When Maurice Motamed, the sole Jewish MP in the Iranian parliament, arrived in the United States in August 2000, he received a warm welcome from the American Jewish community. He met with leaders of the Conference of Presidents of Major American Jewish Organizations, Sen. Arlen Specter, and Rep. Brad Sherman, and was given a forum to propagandize on behalf of the Islamic Republic at several gatherings attended by thousands of Iranian-American Jews interested in hearing what “their” new MP had to say. Currently in the U.S. again, the reception for Motamed this week, considering his recent record, should be different.
In 2000, Motamed did what he was sent to do. He claimed that the life of the Jews in Iran was far better than that of other Iranians and that the Jews in Shiraz would be freed very shortly (something that has not yet happened). He even invited the wealthy Iranian Jewish community to return to the Islamic republic. In other words, Islamic Iran was a heaven for the Jews — better than even America or Israel.
Motamed is a tall and dashing man. He is known for wearing hand-tailored three-piece suits and fine ties. He looks more like a British MP than an Iranian one. He is reported to have a wonderful relationship with the mullahs in Tehran. He met with the all-powerful Rafsanjani just a week before his visit to the U.S. He is a close ally of Karoubi, the speaker of parliament, and is said to be very close to Khatami. Motamed, just like Khatami, is genuinely saddened that he can’t do more for his constituency. And, just like his friend Khatami, he always has a smile on his face — he’s just another smiling face put out by the his country’s P.R. team to cover up the daily atrocities of the Iranian regime.
Some may claim that Motamed has no choice, that he has to say what he is told or he himself may face a harsh end. But no one forced him to take the position. He campaigned for the job. And he is not just the Jewish MP, but a member of the parliament of the Islamic Republic of Iran, a member of the axis of evil. Just like other candidates, he was vetted to make sure that he had the necessary revolutionary credentials to join the team; just like the others, he has sworn to uphold the constitution of the Islamic Republic and its revolutionary ideals.
Motamed seems genuinely pleased with his achievements.
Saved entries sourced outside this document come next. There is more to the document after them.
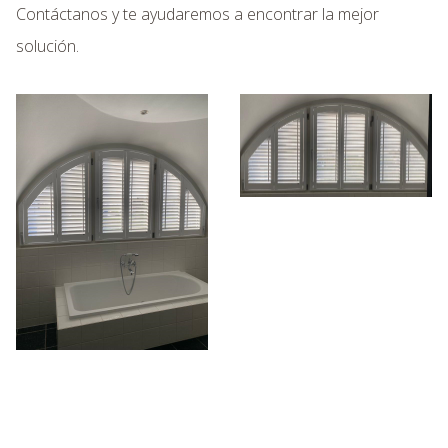
Contáctanos y te ayudaremos a encontrar la mejor
solución.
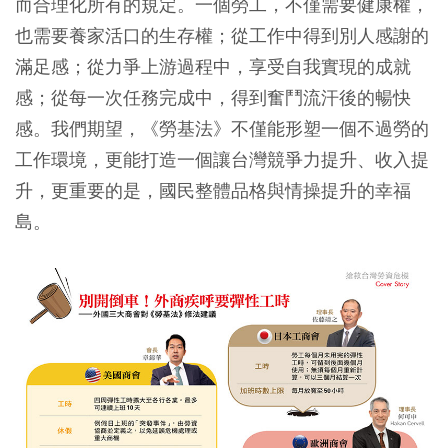
而合理化所有的規定。一個勞工，不僅需要健康權，
也需要養家活口的生存權；從工作中得到別人感謝的
滿足感；從力爭上游過程中，享受自我實現的成就
感；從每一次任務完成中，得到奮鬥流汗後的暢快
感。我們期望，《勞基法》不僅能形塑一個不過勞的
工作環境，更能打造一個讓台灣競爭力提升、收入提
升，更重要的是，國民整體品格與情操提升的幸福
島。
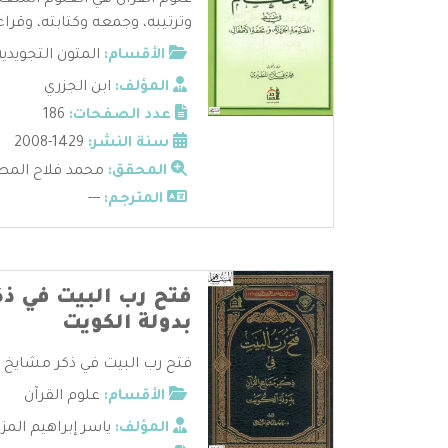
علوم القرآن هي العلوم المتعل
وترتيبه، وجمعه وكتابته، وقراءا
الأقسام:
المتون التجويدية
المؤلف:
ابن الجزري
عدد الصفحات:
186
سنة النشر:
1429-2008
المحقق:
محمد فلاح المط
المترجم:
---
فتح رب البيت في ذك
بدولة الكويت
فتح رب البيت في ذكر مشايخ ال
الأقسام:
علوم القرآن
المؤلف:
ياسر إبراهيم المز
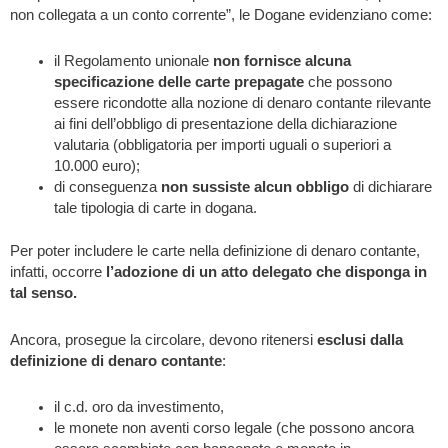
non collegata a un conto corrente”, le Dogane evidenziano come:
il Regolamento unionale
non fornisce alcuna
specificazione delle carte prepagate
che possono
essere ricondotte alla nozione di denaro contante rilevante
ai fini dell’obbligo di presentazione della dichiarazione
valutaria (obbligatoria per importi uguali o superiori a
10.000 euro);
di conseguenza
non sussiste alcun obbligo
di dichiarare
tale tipologia di carte in dogana.
Per poter includere le carte nella definizione di denaro contante,
infatti, occorre
l’adozione di un atto delegato che disponga in
tal senso.
Ancora, prosegue la circolare, devono ritenersi
esclusi dalla
definizione di denaro contante
:
il c.d. oro da investimento,
le monete non aventi corso legale (che possono ancora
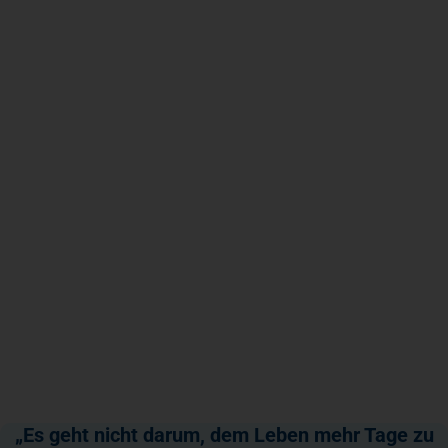
„Es geht nicht darum, dem Leben mehr Tage zu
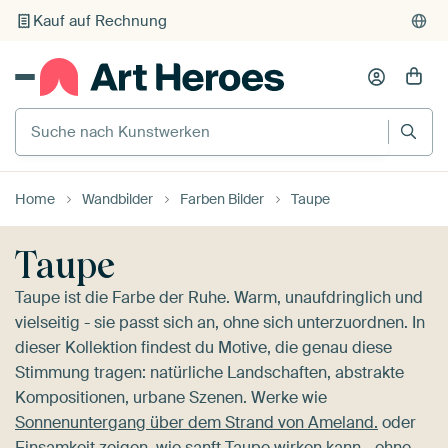
Individueller Druck auf Bestellung
Suche nach Kunstwerken
Home
Wandbilder
Farben Bilder
Taupe
Taupe
Taupe ist die Farbe der Ruhe. Warm, unaufdringlich und
vielseitig - sie passt sich an, ohne sich unterzuordnen. In
dieser Kollektion findest du Motive, die genau diese
Stimmung tragen: natürliche Landschaften, abstrakte
Kompositionen, urbane Szenen. Werke wie
Sonnenuntergang über dem Strand von Ameland.
oder
Einsamkeit
zeigen, wie sanft Taupe wirken kann - ohne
He brags of meeting Rafsanjani (the man who threatened Israel with the atomic bomb and is one of the biggest Death to America cheerleaders in Tehran). He tells tales of his friendship with Khatami (the same Khatami under whose watch the Jews of Shiraz, student intellectuals, and political dissidents were sent to prison) and the great improvements that Iran has made under his reign.
In the past two years, Motamed has served his terror masters well. As a member of the Energy Committee of the Iranian Parliament, he has met with representatives of oil companies in London and has urged them to invest in the Iranian energy sector; by doing so, he is playing a role in lengthening the life of the Islamic Regime. Motamed again appeared in Russia, where he urged Russian companies and governments to complete the Bushehr Nuclear Project; thus is he involved in helping Iran destabilize the region by assisting the regime in getting its hands on a nuclear bomb. Most recently, he was in Riyadh as a guest of the Saudi royal family, urging better relations between the Sunni Saudis and the Shiite Iranians.
And then there are his “charitable” contributions: Every year, he donates one month of his salary as a member of parliament to the Palestinian struggle to liberate Jerusalem from the hands of the Zionist infidels. Is it not a crime to provide financial assistance to terrorist organizations?
With achievements such as his, Motamed has every right to be proud of himself. He is one of the regime’s best P.R. tools and has managed — mysteriously — to make it into the United States to do his work for the mullahs (I don’t know how Motamed managed to get a U.S. visa and go through a background check undetected while there are Iranian Jewish refugees who have been stuck in Vienna for more than a year waiting to pass the same security checks).
Will we ever see Mr. Motamed again? Perhaps. But the next time Mr. Motamed enters this country, it should be as a refugee fleeing Iran — not as a stooge of the regime.
— Pooya Dayanim is the president of the Iranian Jewish Public Affairs Committee. The views expressed in this article are his own.